Top of Extracted information

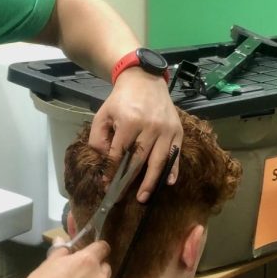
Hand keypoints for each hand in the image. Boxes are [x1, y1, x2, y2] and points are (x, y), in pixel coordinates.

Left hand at [90, 69, 182, 201]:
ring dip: (151, 181)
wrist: (145, 80)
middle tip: (124, 197)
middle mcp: (150, 126)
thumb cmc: (121, 100)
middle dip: (130, 181)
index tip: (107, 185)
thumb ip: (98, 137)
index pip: (119, 153)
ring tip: (144, 197)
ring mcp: (166, 129)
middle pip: (139, 160)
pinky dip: (173, 169)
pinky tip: (168, 182)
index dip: (112, 171)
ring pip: (159, 160)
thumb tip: (104, 159)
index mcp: (129, 122)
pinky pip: (175, 154)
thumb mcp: (103, 114)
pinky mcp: (177, 130)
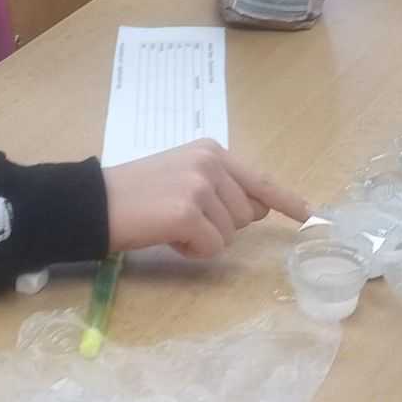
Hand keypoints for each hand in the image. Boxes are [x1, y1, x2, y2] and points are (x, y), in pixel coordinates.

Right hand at [102, 139, 308, 258]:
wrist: (93, 203)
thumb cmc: (135, 195)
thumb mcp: (182, 177)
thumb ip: (219, 187)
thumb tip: (257, 210)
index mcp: (211, 151)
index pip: (260, 179)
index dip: (286, 199)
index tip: (308, 213)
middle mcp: (210, 162)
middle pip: (248, 215)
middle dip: (222, 226)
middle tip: (182, 218)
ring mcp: (200, 186)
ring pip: (231, 235)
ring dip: (204, 240)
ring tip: (169, 224)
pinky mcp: (187, 212)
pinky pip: (212, 248)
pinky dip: (191, 251)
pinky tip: (167, 236)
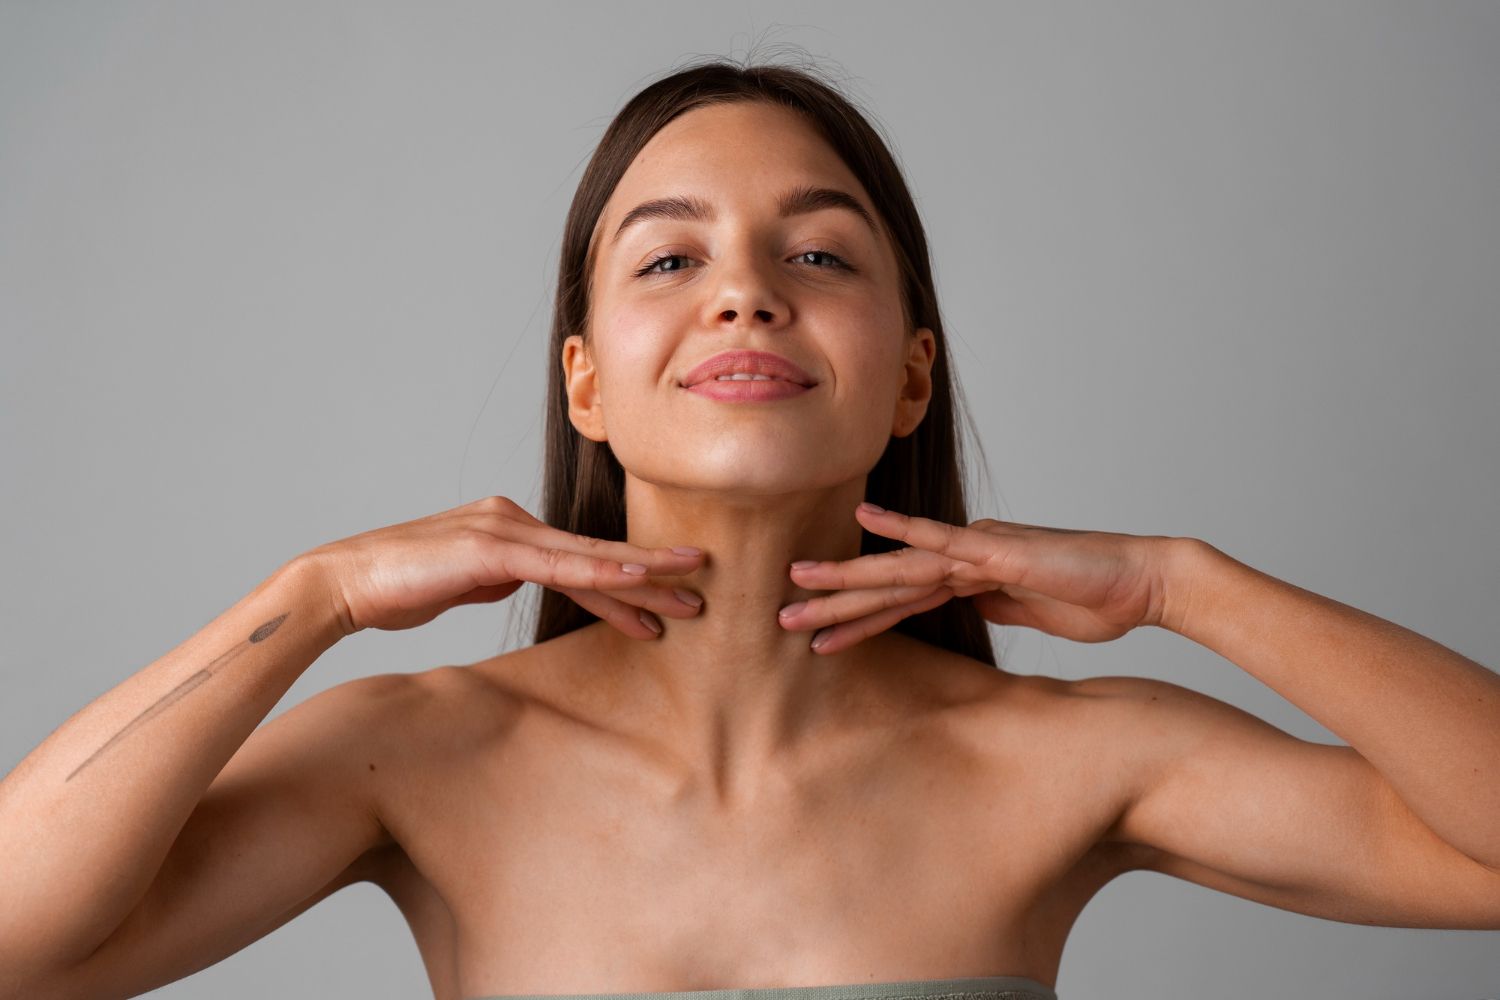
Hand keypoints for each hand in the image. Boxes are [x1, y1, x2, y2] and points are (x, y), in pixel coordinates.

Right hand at [298, 495, 704, 637]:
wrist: (342, 583)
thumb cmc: (396, 587)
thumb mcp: (463, 584)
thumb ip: (499, 577)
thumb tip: (528, 581)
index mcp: (510, 529)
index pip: (583, 559)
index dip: (629, 579)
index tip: (670, 596)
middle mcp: (514, 521)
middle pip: (597, 553)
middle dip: (653, 572)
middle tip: (704, 587)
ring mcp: (504, 530)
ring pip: (588, 557)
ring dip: (642, 575)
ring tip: (690, 591)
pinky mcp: (490, 548)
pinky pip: (558, 565)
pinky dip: (600, 574)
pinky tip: (635, 584)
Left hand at [779, 502, 1184, 654]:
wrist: (1143, 581)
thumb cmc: (1098, 600)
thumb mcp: (1035, 616)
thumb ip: (998, 607)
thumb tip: (972, 608)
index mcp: (970, 576)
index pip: (900, 600)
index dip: (856, 618)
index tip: (816, 636)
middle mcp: (963, 556)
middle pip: (885, 583)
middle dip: (831, 602)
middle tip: (777, 617)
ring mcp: (976, 550)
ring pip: (898, 569)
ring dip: (846, 583)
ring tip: (796, 592)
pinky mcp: (995, 550)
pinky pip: (941, 540)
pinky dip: (902, 531)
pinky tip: (864, 521)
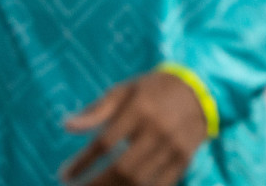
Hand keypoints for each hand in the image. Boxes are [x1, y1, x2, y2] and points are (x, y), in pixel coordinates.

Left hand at [61, 70, 209, 185]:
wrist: (200, 89)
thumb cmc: (153, 91)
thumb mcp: (125, 91)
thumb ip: (97, 110)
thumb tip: (67, 126)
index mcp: (139, 108)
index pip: (105, 143)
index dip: (82, 162)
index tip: (65, 175)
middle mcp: (157, 129)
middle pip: (122, 168)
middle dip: (96, 184)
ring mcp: (173, 146)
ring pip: (140, 181)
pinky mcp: (184, 159)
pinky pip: (160, 185)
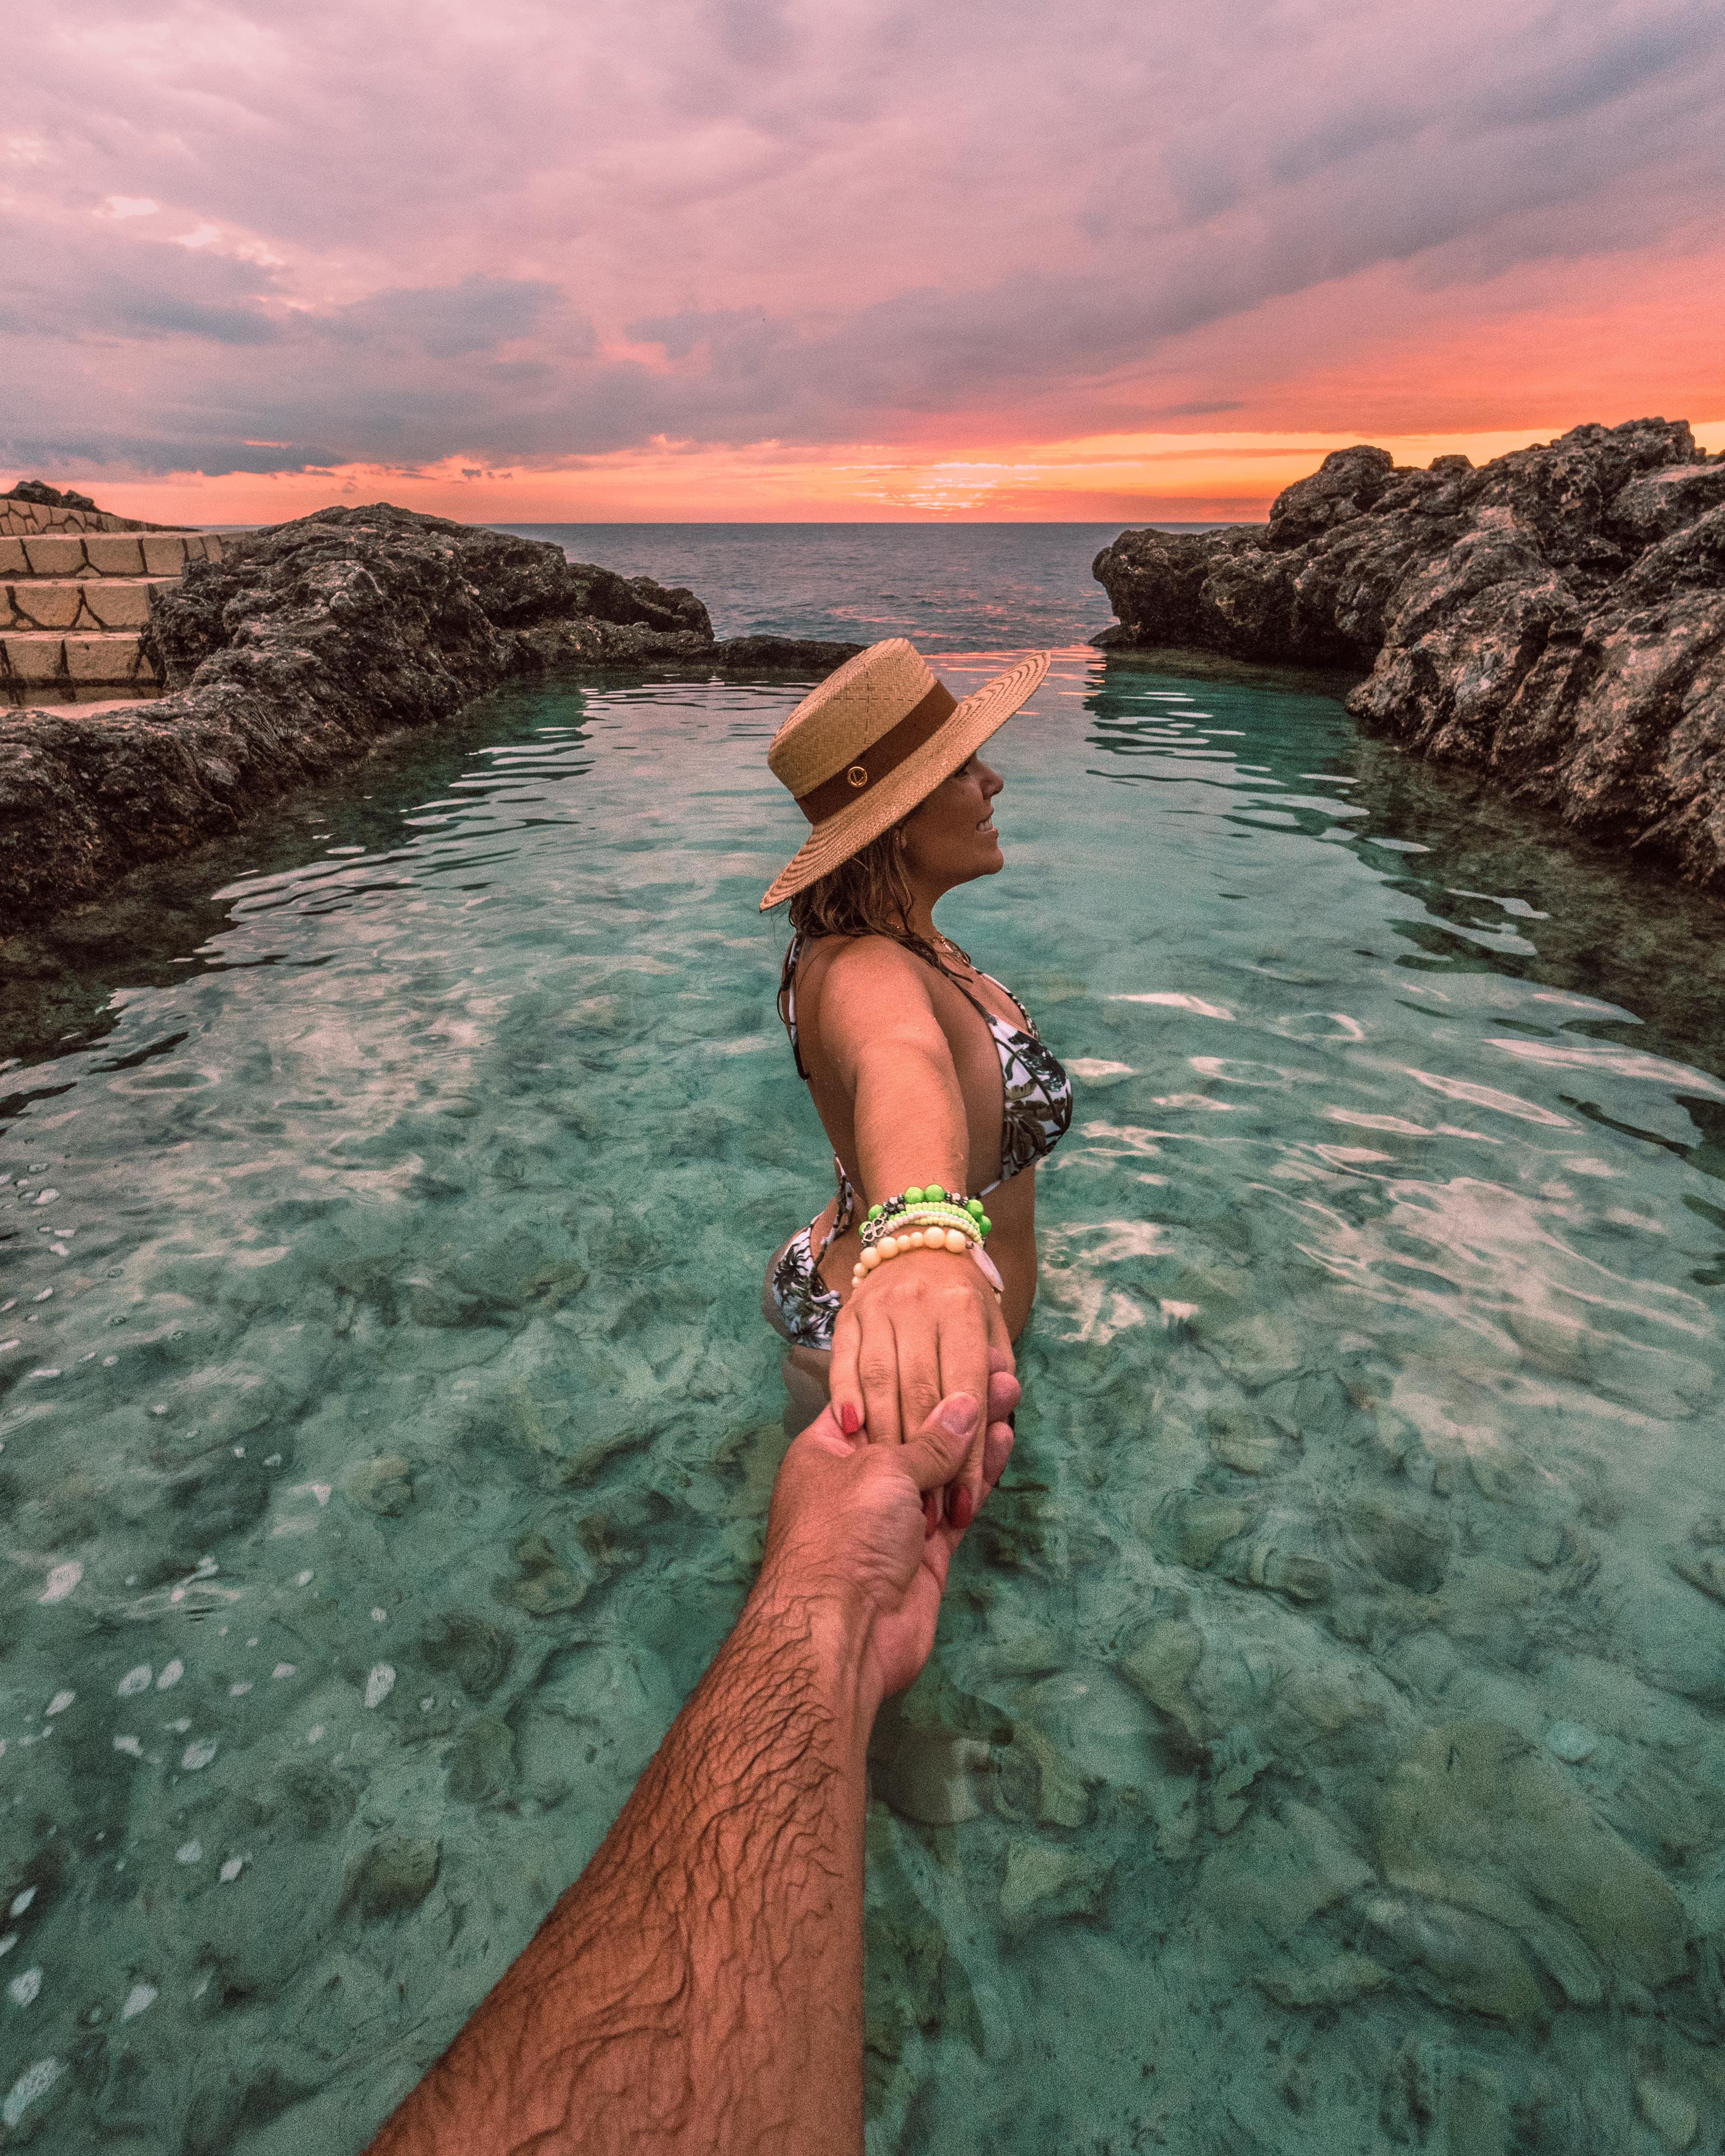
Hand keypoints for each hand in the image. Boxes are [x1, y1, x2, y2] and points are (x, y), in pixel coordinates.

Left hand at [758, 1377, 1018, 1707]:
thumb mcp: (881, 1469)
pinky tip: (1003, 1443)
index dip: (912, 1377)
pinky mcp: (925, 1553)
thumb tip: (965, 1407)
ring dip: (973, 1437)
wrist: (839, 1630)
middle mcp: (858, 1481)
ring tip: (1009, 1396)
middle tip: (997, 1372)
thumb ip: (927, 1441)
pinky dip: (979, 1478)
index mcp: (826, 1451)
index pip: (871, 1402)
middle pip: (911, 1434)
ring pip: (940, 1469)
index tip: (952, 1351)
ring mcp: (893, 1519)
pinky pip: (956, 1505)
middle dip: (952, 1405)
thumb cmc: (842, 1533)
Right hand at [828, 1248, 1014, 1523]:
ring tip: (893, 1489)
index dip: (966, 1452)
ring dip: (887, 1441)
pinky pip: (843, 1365)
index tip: (965, 1501)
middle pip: (921, 1392)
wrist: (918, 1235)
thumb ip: (993, 1373)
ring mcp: (878, 1308)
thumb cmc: (963, 1297)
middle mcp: (918, 1306)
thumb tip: (998, 1422)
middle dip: (927, 1459)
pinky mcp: (847, 1316)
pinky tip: (853, 1434)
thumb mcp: (992, 1327)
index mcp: (961, 1310)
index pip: (966, 1392)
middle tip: (930, 1510)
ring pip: (880, 1383)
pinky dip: (845, 1400)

Bottom of Extracted information

Prompt :: Only the lines above from the one with "index dip: (286, 199)" to the one with "wrist: (342, 583)" should be printed, both included and exactly as written; no picture belongs in the copy.

Response to the exercise ::
index dip: (286, 199)
index tip: (308, 213)
middle mcp: (210, 162)
middle pip: (248, 215)
middle dip: (222, 226)
middle tip: (182, 218)
ring mcp: (200, 186)
ring pip: (231, 235)
ring dip: (204, 240)
ring tip: (169, 224)
pinky mcp: (187, 212)
pinky pip: (212, 248)
pinky dip: (191, 251)
pinky tip: (167, 236)
Hand keypoints for each hand in the image. Boxes are [x1, y1, x2, y2] and points are (x, y), in pixel coordinates.

Right hand at [298, 495, 704, 637]:
wrist: (342, 583)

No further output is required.